Our study focused on the interspecies PK of clindamycin, employing two distinct methodologies, namely, in vitro UF and ED. Comparative analysis between UF and ED techniques for assessing free drug concentrations revealed consistent PB results, with a slightly lower PB observed at 20% plasma concentrations using UF (Figure 1). We further provide a comprehensive examination of clindamycin, focusing on its in vitro susceptibility against S. aureus, bacterial growth in different media, and time–kill curves under various plasma conditions.
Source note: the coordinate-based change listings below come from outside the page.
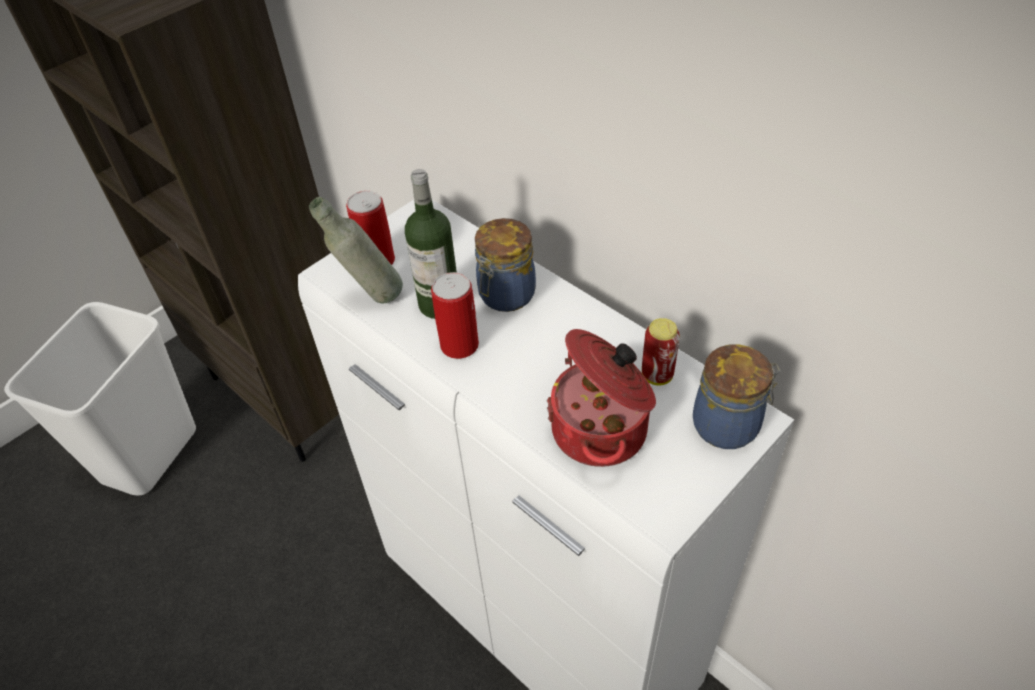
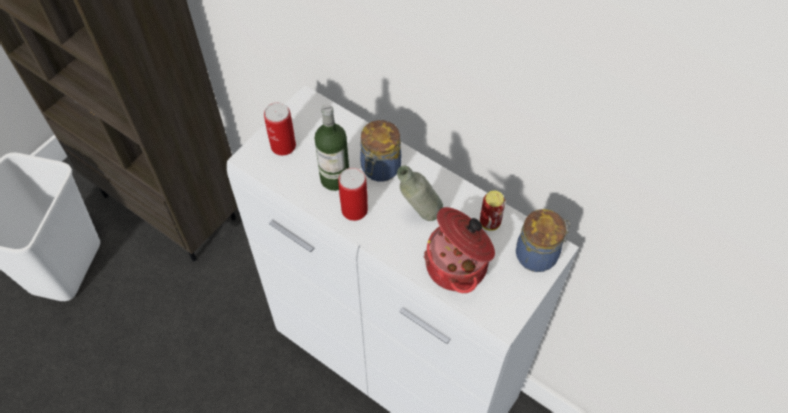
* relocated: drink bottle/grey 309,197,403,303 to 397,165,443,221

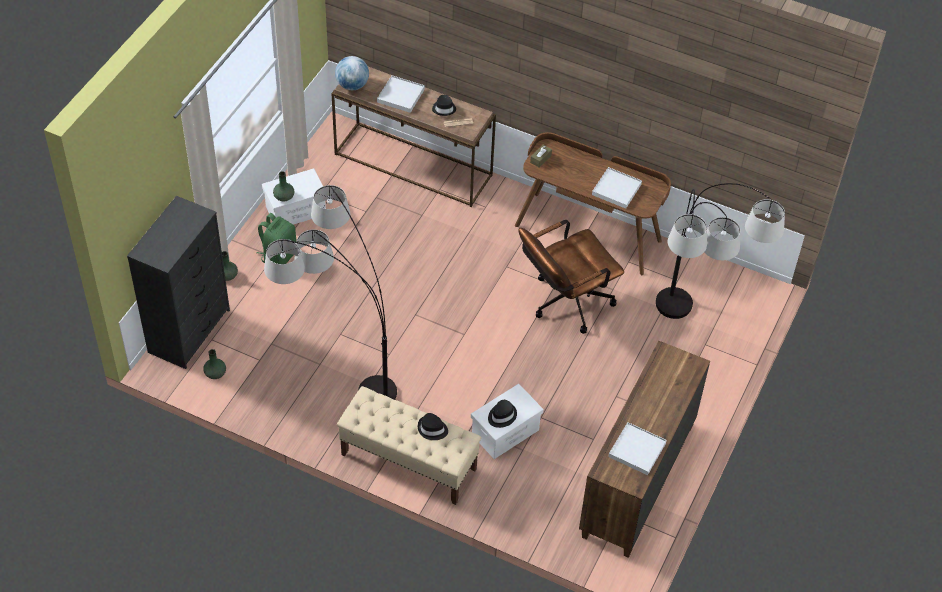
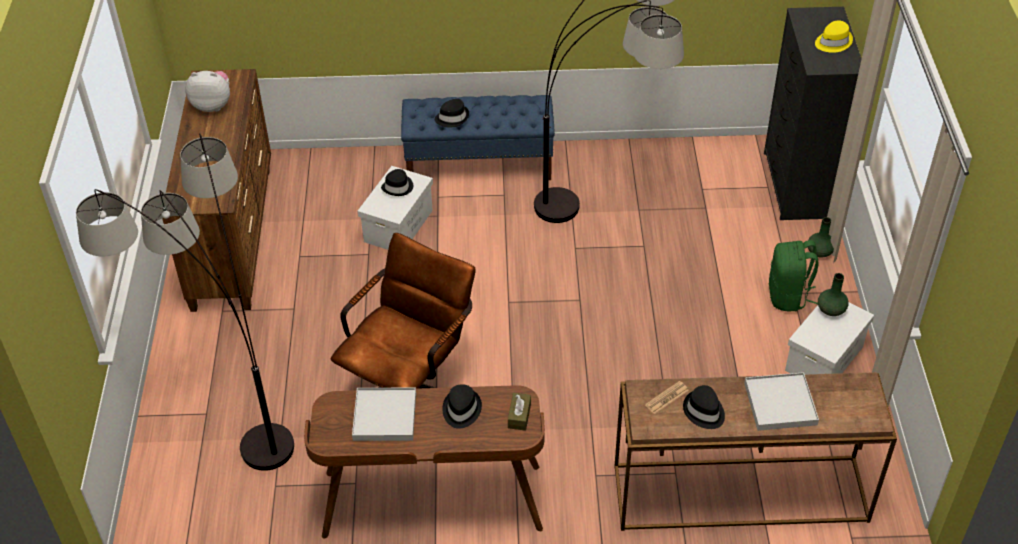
* missing: flower vase/greenish 203,349,226,379
* missing: world globe 335,56,369,90
* colour: long seat/beige 337,386,481,505 to long seat/blue 401,95,555,180
* exchanged: serving tray/white 608,422,667,475 to soft toy 185,71,230,112
* appeared: clothing hat/black-coloured 442,384,482,429
* appeared: clothing hat/yellowish 815,20,853,53

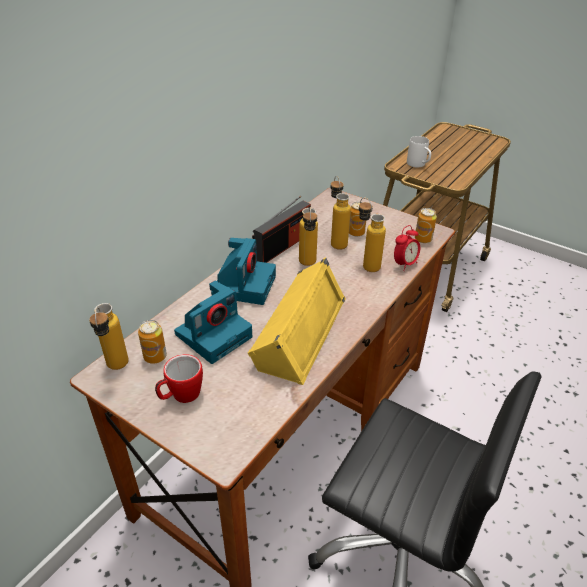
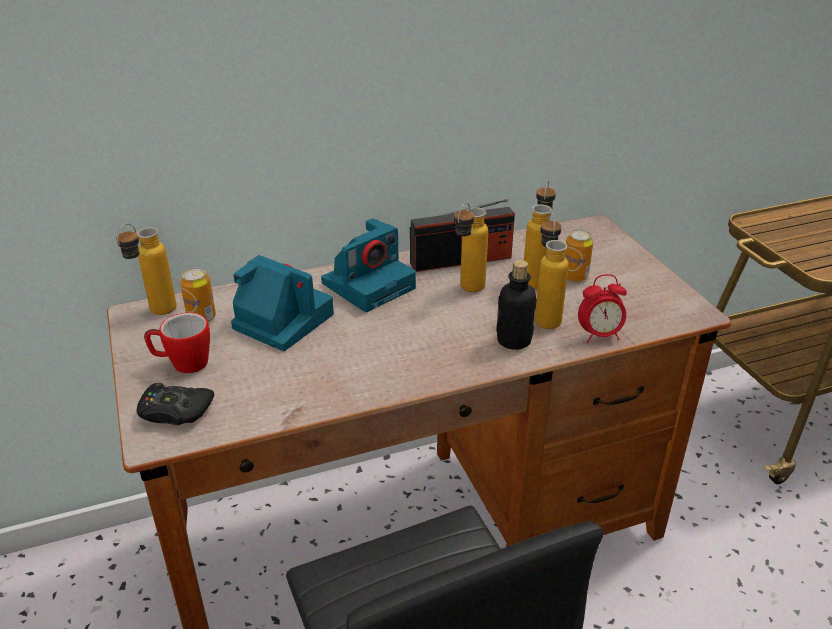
* spun: still camera 174,281,252,364 = 231,255,334,351 135 degrees counterclockwise
* missing: loudspeaker/yellowish 248,257,346,385
* missing: tea mug/white 407,136,431,167
* missing: can 415,208,437,243
* appeared: gamepad/black-coloured 136,383,214,425
* appeared: drink bottle 496,260,537,350

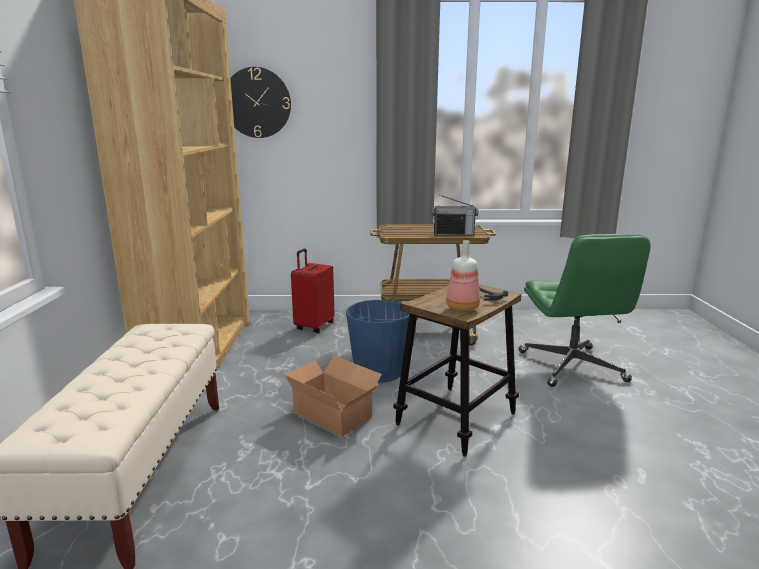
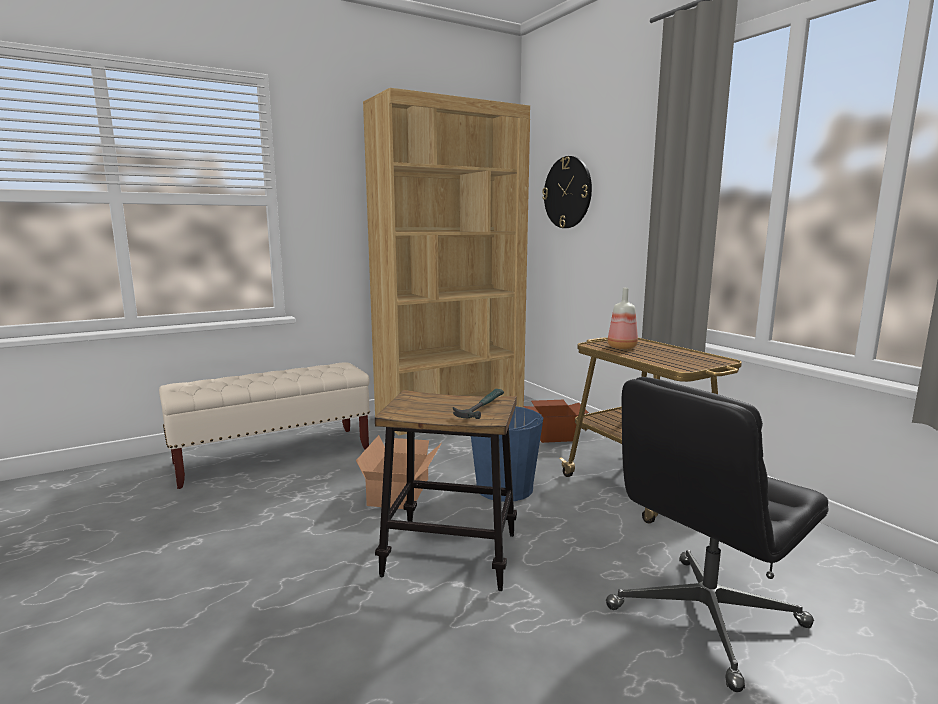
* exchanged: suitcase/red 291,249,334,333 to carton 524,400,589,443
* missing: radio receiver 432,195,478,236
* relocated: drink bottle 446,240,480,311 to 608,288,638,349
* colour: desk chair/greenish 519,234,651,387 to desk chair/black-coloured 606,377,829,692

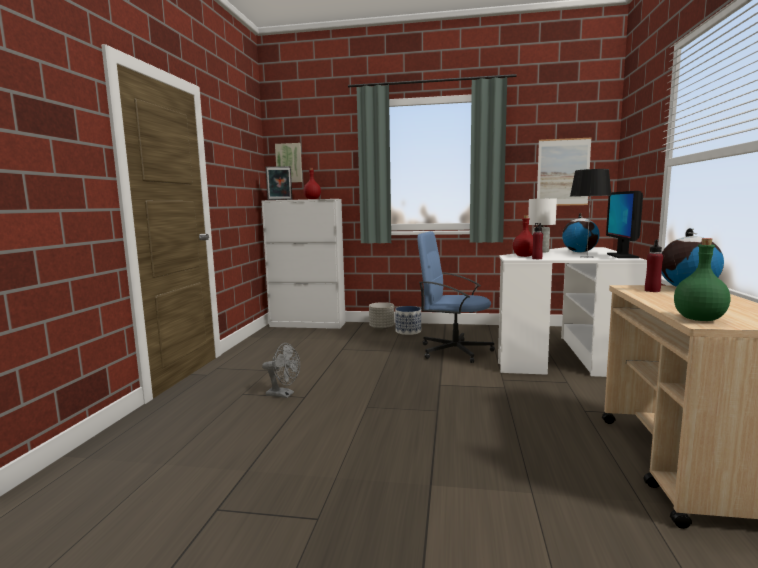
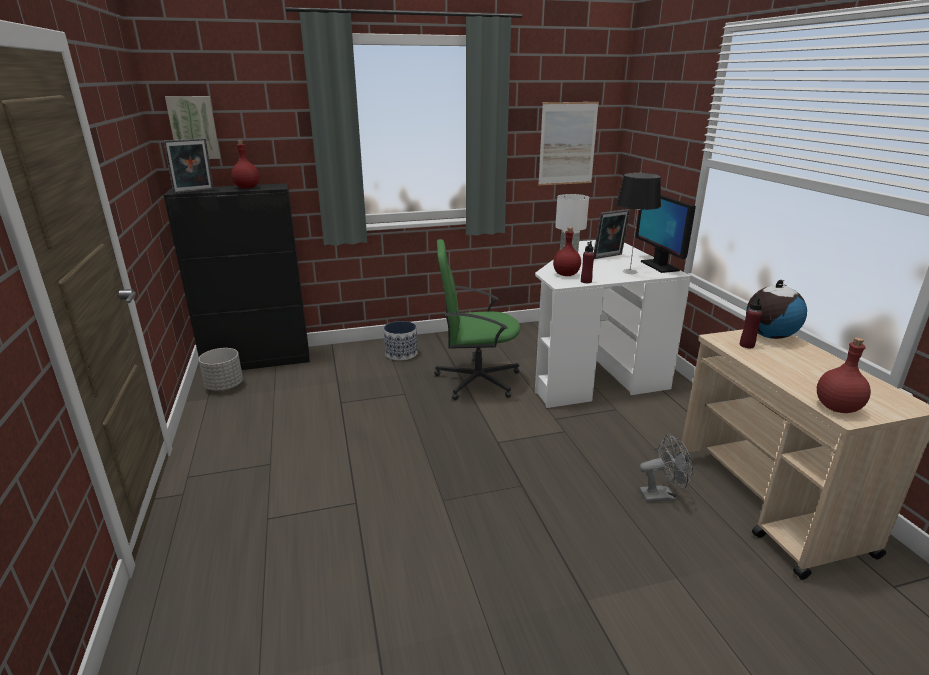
* colour: storage cabinet/white 261,199,346,329 to storage cabinet/black-coloured 164,183,310,370
* relocated: electric fan/grey 262,343,300,398 to 639,434,693,502
* relocated: planter/grey 369,302,394,330 to 199,348,243,391
* colour: desk chair/blue 417,231,495,363 to desk chair/greenish 434,239,521,400
* exchanged: world globe 562,213,600,253 to photo frame 594,209,630,259
* colour: drink bottle/greenish 674,238,731,321 to drink bottle/red 817,337,871,413

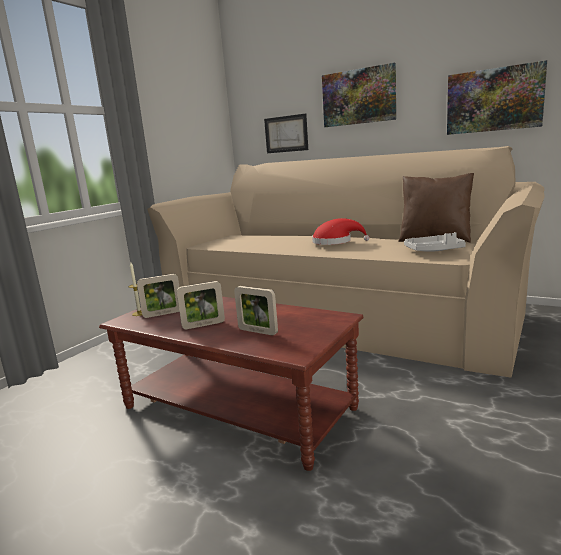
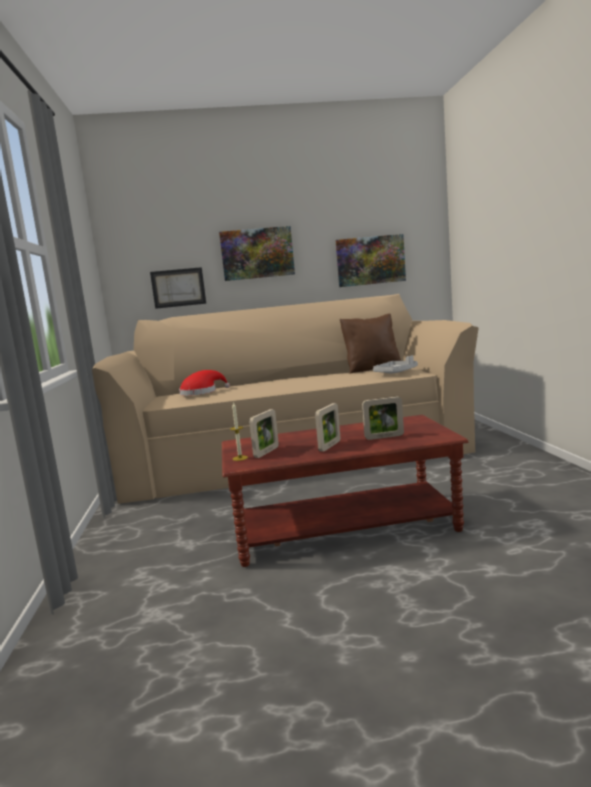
* relocated: clothing hat/red 312,218,370,245 to 179,370,230,396

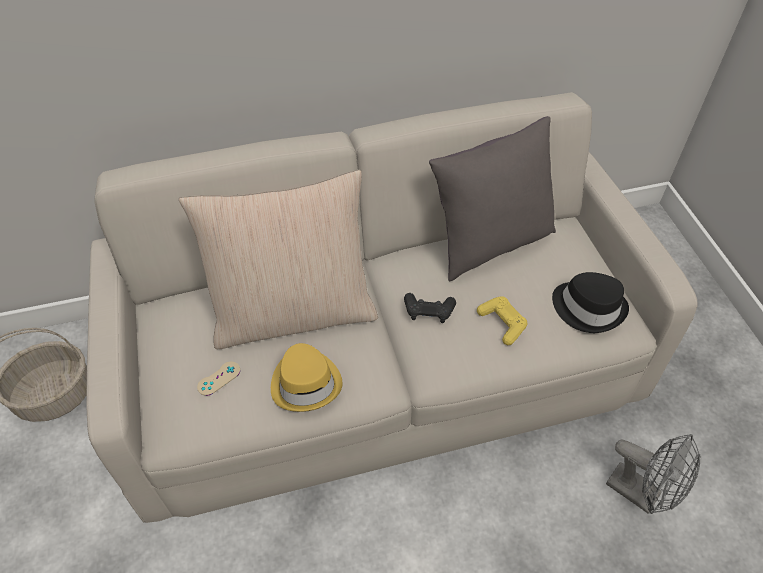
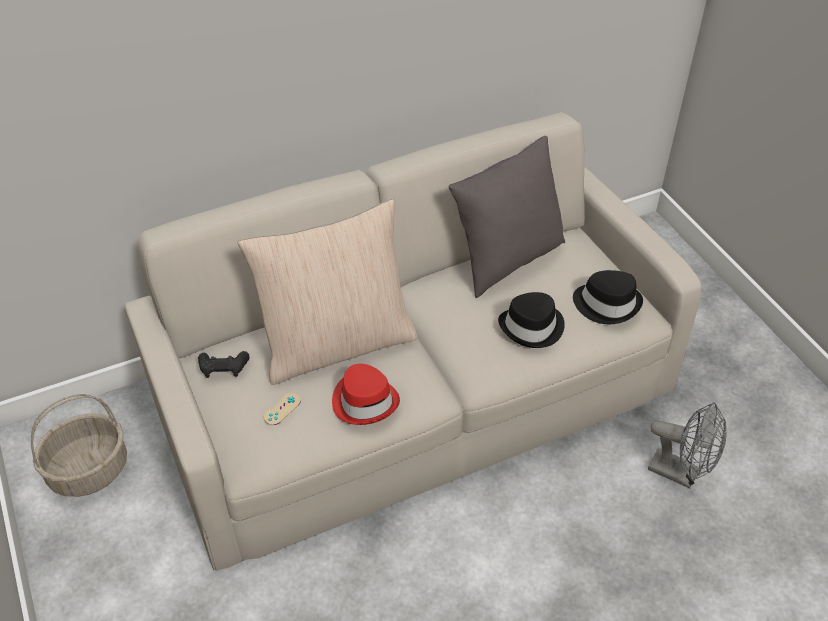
* colour: clothing hat/yellowish 271,343,342,412 to clothing hat/red 332,364,400,425
* relocated: gamepad/black-coloured 404,293,456,323 to 198,351,250,378
* exchanged: gamepad/yellowish 477,296,528,345 to clothing hat/black-coloured 498,292,565,348

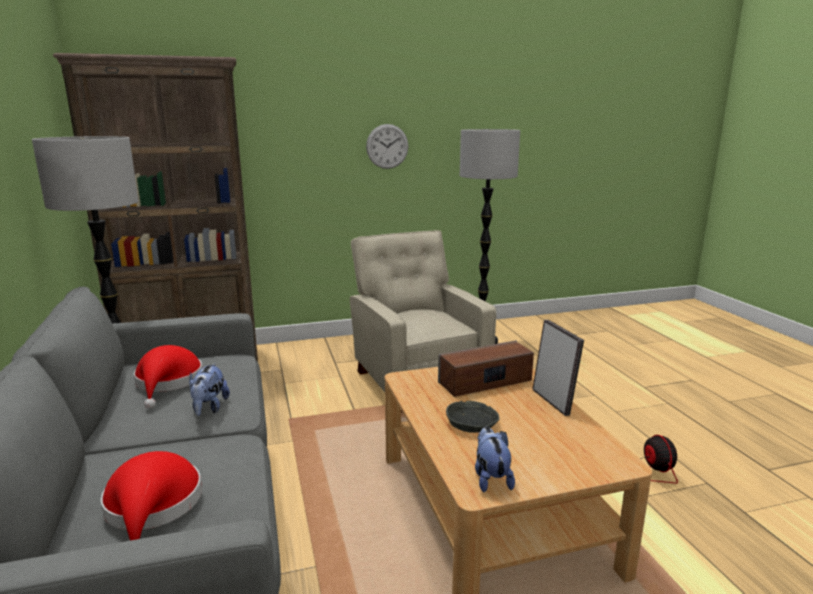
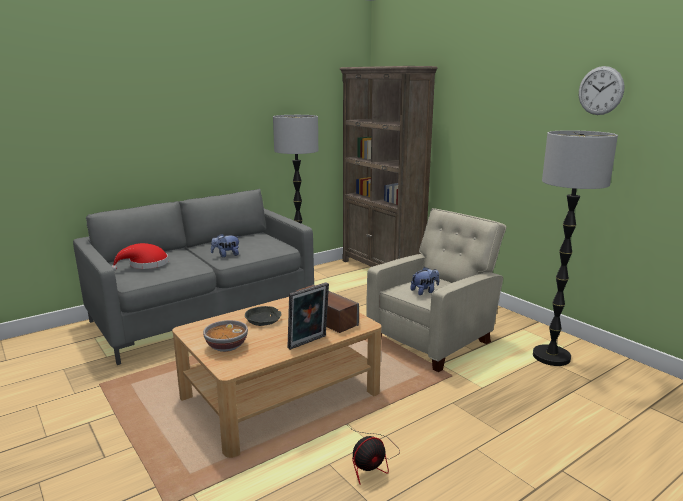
* missing: clothing hat/red 134,345,202,409
* relocated: clock on the wall 366,124,408,169 to 579,66,624,115
* relocated: soft toy 475,427,515,492 to 410,267,439,295
* appeared: bowl 203,320,248,352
PB plays a significant role in the PK/PD of various anti-infective agents, such as clindamycin.^4–6 Previous in vitro experiments have revealed a high degree of PB for clindamycin, with a clear association between this binding and a decrease in antimicrobial activity.²⁶ This reduction in activity is attributed to the hindered uptake of clindamycin by bacteria in the presence of serum. Our results revealed PPB of clindamycin ranging from 47.2% to 93.9% depending on the concentration of human plasma used and the amount of drug. These findings are consistent with the results of Kays et al.²⁷ in 1992, when they reported that PPB of clindamycin was 61.3%–92.4% depending on the concentration of drugs and human serum used. Besides, similar human PPB values were observed in vitro when studies were performed in MHB with different concentrations of clindamycin and albumin.²⁶ The similarity in PB between human and bovine plasma in our experiments, with a lower binding in rat plasma, implies species-specific variations that may influence the drug's distribution and pharmacological activity. Rat plasma contains various components that can contribute to antibacterial activity. These components include a complement system, which is a part of the immune system that enhances the ability of antibodies and phagocytic cells to clear pathogens. Besides, there are antimicrobial peptides, which are small proteins that can disrupt bacterial cell membranes and have been shown to exhibit antibacterial activity.^28–30 Also, proteins like transferrin and lactoferrin may sequester iron, limiting bacterial growth, whereas lysozyme can break down bacterial cell walls.³¹ Although rat plasma contains these general immune components, the specific antibacterial potency may differ depending on the bacterial species and the environment. Furthermore, the higher percentage of clindamycin binding in 70% plasma compared with 20% plasma underscores the importance of considering different plasma compositions in PK studies. Moreover, research on other antibiotics, such fluoroquinolones, has also highlighted the impact of different plasma compositions on drug binding.³²

In the 20% plasma condition, the lower plasma protein concentration results in less drug being bound to proteins, leading to a higher free (unbound) drug concentration. This theoretically should enhance the antimicrobial activity, as more of the drug is available to act on the bacteria. Conversely, in the 70% plasma condition, the higher plasma protein concentration increases drug binding, reducing the free drug concentration. This would typically result in reduced bacterial killing since less of the drug is available in its active form. The 20% plasma condition, being closer to the nutrient-rich MHB, likely supports faster bacterial growth. This could potentially offset the higher free drug concentration by giving bacteria more opportunities to replicate before being killed by the antibiotic. The 70% plasma condition, due to higher protein content and possibly lower nutrient availability, likely slows bacterial growth. Slower bacterial growth often makes bacteria less susceptible to many antibiotics, which target rapidly dividing cells, thus balancing the reduced free drug concentration with a slower growth rate. The observed results suggest a complex interaction between drug binding, bacterial growth rates and the antimicrobial action of the drug. The findings highlight the importance of considering both drug PK (free drug concentration) and bacterial physiology (growth rates) when interpreting in vitro experiments.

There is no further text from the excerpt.